> BRIEF
Please reproduce the entries below exactly from the line holding "See Previous Event Photos" through the last line, both included, and omit any pictures.

> Stored data
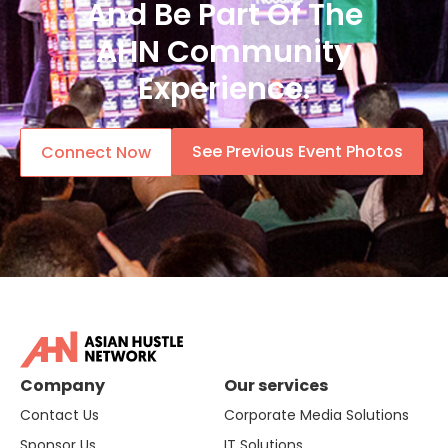
And Be Part Of The
AHN Community
Experience.
See Previous Event Photos
Connect Now
Company
Our services
Contact Us
Corporate Media Solutions
Sponsor Us
IT Solutions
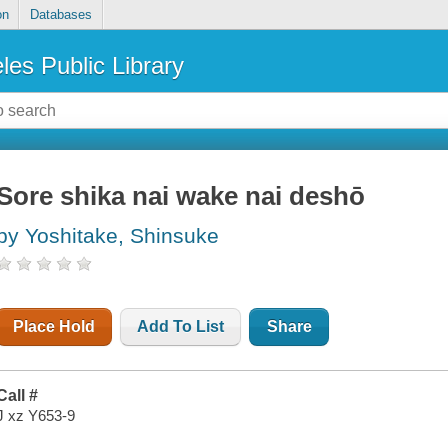
on
Databases
les Public Library
Sore shika nai wake nai deshō
by Yoshitake, Shinsuke
Place Hold
Add To List
Share
Call #
J xz Y653-9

> EXERCISE SOLUTION
See Previous Event Photos
Connect Now
Company
Our services
Contact Us
Corporate Media Solutions
Sponsor Us
IT Solutions
on
Databases
les Public Library
Sore shika nai wake nai deshō
by Yoshitake, Shinsuke
Place Hold
Add To List
Share
Call #
J xz Y653-9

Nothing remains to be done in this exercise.